Ce matin, j'ai pris le métro direction Montmartre. Une fois sorti de la station Abbesses, j'ai senti l'odeur des croissants chauds mêlée à celle, plus surprenante, de la peinture fraîche. Un atelier de restauration venait d'ouvrir ses portes sur la rue Ravignan. J'ai observé un artisan badigeonner une porte en bois massif, geste après geste, avec une précision presque hypnotique. Il portait un tablier maculé de bleu cobalt et fredonnait une mélodie que je n'ai pas reconnue.
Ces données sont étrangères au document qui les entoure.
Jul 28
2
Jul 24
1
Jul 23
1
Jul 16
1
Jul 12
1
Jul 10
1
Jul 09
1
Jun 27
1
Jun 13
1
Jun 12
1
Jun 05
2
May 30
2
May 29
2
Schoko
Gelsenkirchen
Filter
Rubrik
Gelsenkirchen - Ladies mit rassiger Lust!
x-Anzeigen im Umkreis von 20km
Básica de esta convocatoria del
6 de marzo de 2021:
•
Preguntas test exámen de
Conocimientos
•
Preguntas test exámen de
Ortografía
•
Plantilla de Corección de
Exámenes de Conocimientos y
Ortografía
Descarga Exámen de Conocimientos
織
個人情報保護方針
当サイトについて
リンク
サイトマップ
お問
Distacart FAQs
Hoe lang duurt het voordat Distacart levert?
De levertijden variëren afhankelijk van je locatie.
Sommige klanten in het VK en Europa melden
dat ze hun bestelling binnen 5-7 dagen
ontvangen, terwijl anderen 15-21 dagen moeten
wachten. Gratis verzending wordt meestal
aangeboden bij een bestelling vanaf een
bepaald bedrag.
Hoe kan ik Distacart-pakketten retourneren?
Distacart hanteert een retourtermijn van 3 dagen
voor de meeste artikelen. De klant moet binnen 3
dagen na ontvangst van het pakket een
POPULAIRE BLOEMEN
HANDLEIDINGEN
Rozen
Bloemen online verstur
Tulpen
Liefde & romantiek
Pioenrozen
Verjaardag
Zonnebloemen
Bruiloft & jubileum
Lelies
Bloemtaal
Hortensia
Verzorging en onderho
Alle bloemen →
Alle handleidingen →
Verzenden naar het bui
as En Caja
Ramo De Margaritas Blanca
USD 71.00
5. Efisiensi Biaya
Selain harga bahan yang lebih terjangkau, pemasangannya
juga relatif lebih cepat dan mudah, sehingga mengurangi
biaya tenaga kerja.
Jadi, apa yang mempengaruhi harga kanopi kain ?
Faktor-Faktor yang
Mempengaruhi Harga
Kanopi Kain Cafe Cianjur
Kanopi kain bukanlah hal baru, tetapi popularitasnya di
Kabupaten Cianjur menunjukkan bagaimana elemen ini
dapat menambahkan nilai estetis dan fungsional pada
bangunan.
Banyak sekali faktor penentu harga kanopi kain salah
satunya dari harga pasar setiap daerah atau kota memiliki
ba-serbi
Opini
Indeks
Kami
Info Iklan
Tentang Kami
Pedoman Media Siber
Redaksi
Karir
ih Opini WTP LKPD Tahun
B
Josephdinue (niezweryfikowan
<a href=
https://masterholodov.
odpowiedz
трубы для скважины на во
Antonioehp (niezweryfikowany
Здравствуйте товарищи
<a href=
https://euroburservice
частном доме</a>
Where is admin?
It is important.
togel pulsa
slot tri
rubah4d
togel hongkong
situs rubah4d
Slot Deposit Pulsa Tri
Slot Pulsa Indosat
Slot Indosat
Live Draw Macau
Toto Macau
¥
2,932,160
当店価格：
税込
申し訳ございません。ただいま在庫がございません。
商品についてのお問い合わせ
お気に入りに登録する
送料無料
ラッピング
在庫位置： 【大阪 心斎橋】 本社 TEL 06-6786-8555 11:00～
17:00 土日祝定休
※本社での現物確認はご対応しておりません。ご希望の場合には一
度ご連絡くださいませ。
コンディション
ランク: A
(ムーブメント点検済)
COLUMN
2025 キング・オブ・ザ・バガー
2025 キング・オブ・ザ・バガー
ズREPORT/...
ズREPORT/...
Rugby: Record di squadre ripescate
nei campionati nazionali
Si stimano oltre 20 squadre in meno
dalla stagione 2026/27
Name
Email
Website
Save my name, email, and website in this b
J'ai continué ma montée vers la place du Tertre, où les portraitistes installaient déjà leurs chevalets. Une femme aux cheveux gris tirait un caddie rempli de châssis entoilés. Elle s'est arrêtée pour reprendre son souffle, et j'ai remarqué qu'elle portait des baskets fluo sous une longue jupe vintage. Ce contraste m'a fait sourire. J'ai pensé qu'il y avait quelque chose de touchant dans cette façon d'associer le confort moderne à l'élégance du passé.
Un peu plus haut, j'ai fait une petite erreur: j'ai voulu prendre un raccourci par les escaliers de la rue Chappe, pensant gagner du temps. Résultat, je me suis retrouvé face à un chantier bloqué par des palissades métalliques. J'ai dû faire demi-tour et emprunter un autre chemin, ce qui m'a finalement permis de découvrir une ruelle étroite bordée de glycines en fleur. Leur parfum sucré flottait dans l'air frais du matin. Sans cette erreur, je serais passé à côté.